Circuit design text data:
·····

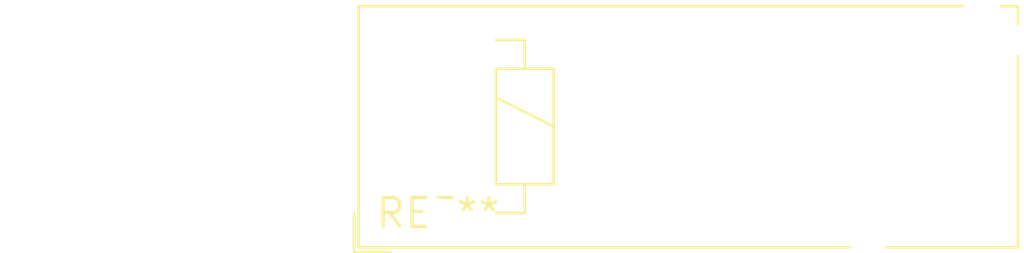
<source format=kicad_pcb>
(kicad_pcb (version 20240108) (generator pcbnew)

  (general
    (thickness 1.6)
  )

  (paper "A4")
  (layers
    (0 "F.Cu" signal)
    (31 "B.Cu" signal)
    (32 "B.Adhes" user "B.Adhesive")
    (33 "F.Adhes" user "F.Adhesive")
    (34 "B.Paste" user)
    (35 "F.Paste" user)
    (36 "B.SilkS" user "B.Silkscreen")
    (37 "F.SilkS" user "F.Silkscreen")
    (38 "B.Mask" user)
    (39 "F.Mask" user)
    (40 "Dwgs.User" user "User.Drawings")
    (41 "Cmts.User" user "User.Comments")
    (42 "Eco1.User" user "User.Eco1")
    (43 "Eco2.User" user "User.Eco2")
    (44 "Edge.Cuts" user)
    (45 "Margin" user)
    (46 "B.CrtYd" user "B.Courtyard")
    (47 "F.CrtYd" user "F.Courtyard")
    (48 "B.Fab" user)
    (49 "F.Fab" user)
    (50 "User.1" user)
    (51 "User.2" user)
    (52 "User.3" user)
    (53 "User.4" user)
    (54 "User.5" user)
    (55 "User.6" user)
    (56 "User.7" user)
    (57 "User.8" user)
    (58 "User.9" user)
  )

  (setup
    (pad_to_mask_clearance 0)
    (pcbplotparams
      (layerselection 0x00010fc_ffffffff)
      (plot_on_all_layers_selection 0x0000000_00000000)
      (disableapertmacros false)
      (usegerberextensions false)
      (usegerberattributes false)
      (usegerberadvancedattributes false)
      (creategerberjobfile false)
      (dashed_line_dash_ratio 12.000000)
      (dashed_line_gap_ratio 3.000000)
      (svgprecision 4)
      (plotframeref false)
      (viasonmask false)
      (mode 1)
      (useauxorigin false)
      (hpglpennumber 1)
      (hpglpenspeed 20)
      (hpglpendiameter 15.000000)
      (dxfpolygonmode false)
      (dxfimperialunits false)
      (dxfusepcbnewfont false)
      (psnegative false)
      (psa4output false)
      (plotreference false)
      (plotvalue false)
      (plotinvisibletext false)
      (sketchpadsonfab false)
      (subtractmaskfromsilk false)
      (outputformat 1)
      (mirror false)
      (drillshape 1)
      (scaleselection 1)
      (outputdirectory "")
    )
  )

  (net 0 "")

  (footprint "Relay_1-Form-B_Schrack-RYII_RM5mm" (layer "F.Cu") (at 0 0))

)

</source>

·····

## [Your task]
The data above should be set down again exactly, with the pictures omitted.

## [Exercise result]
<source format=kicad_pcb>
(kicad_pcb (version 20240108) (generator pcbnew)

  (general
    (thickness 1.6)
  )

  (paper "A4")
  (layers
    (0 "F.Cu" signal)
    (31 "B.Cu" signal)
    (32 "B.Adhes" user "B.Adhesive")
    (33 "F.Adhes" user "F.Adhesive")
    (34 "B.Paste" user)
    (35 "F.Paste" user)
    (36 "B.SilkS" user "B.Silkscreen")
    (37 "F.SilkS" user "F.Silkscreen")
    (38 "B.Mask" user)
    (39 "F.Mask" user)
    (40 "Dwgs.User" user "User.Drawings")
    (41 "Cmts.User" user "User.Comments")
    (42 "Eco1.User" user "User.Eco1")
    (43 "Eco2.User" user "User.Eco2")
    (44 "Edge.Cuts" user)
    (45 "Margin" user)
    (46 "B.CrtYd" user "B.Courtyard")
    (47 "F.CrtYd" user "F.Courtyard")
    (48 "B.Fab" user)
    (49 "F.Fab" user)
    (50 "User.1" user)
    (51 "User.2" user)
    (52 "User.3" user)
    (53 "User.4" user)
    (54 "User.5" user)
    (55 "User.6" user)
    (56 "User.7" user)
    (57 "User.8" user)
    (58 "User.9" user)
  )

  (setup
    (pad_to_mask_clearance 0)
    (pcbplotparams
      (layerselection 0x00010fc_ffffffff)
      (plot_on_all_layers_selection 0x0000000_00000000)
      (disableapertmacros false)
      (usegerberextensions false)
      (usegerberattributes false)
      (usegerberadvancedattributes false)
      (creategerberjobfile false)
      (dashed_line_dash_ratio 12.000000)
      (dashed_line_gap_ratio 3.000000)
      (svgprecision 4)
      (plotframeref false)
      (viasonmask false)
      (mode 1)
      (useauxorigin false)
      (hpglpennumber 1)
      (hpglpenspeed 20)
      (hpglpendiameter 15.000000)
      (dxfpolygonmode false)
      (dxfimperialunits false)
      (dxfusepcbnewfont false)
      (psnegative false)
      (psa4output false)
      (plotreference false)
      (plotvalue false)
      (plotinvisibletext false)
      (sketchpadsonfab false)
      (subtractmaskfromsilk false)
      (outputformat 1)
      (mirror false)
      (drillshape 1)
      (scaleselection 1)
      (outputdirectory "")
    )
  )

  (net 0 "")

  (footprint "Relay_1-Form-B_Schrack-RYII_RM5mm" (layer "F.Cu") (at 0 0))

)

</source>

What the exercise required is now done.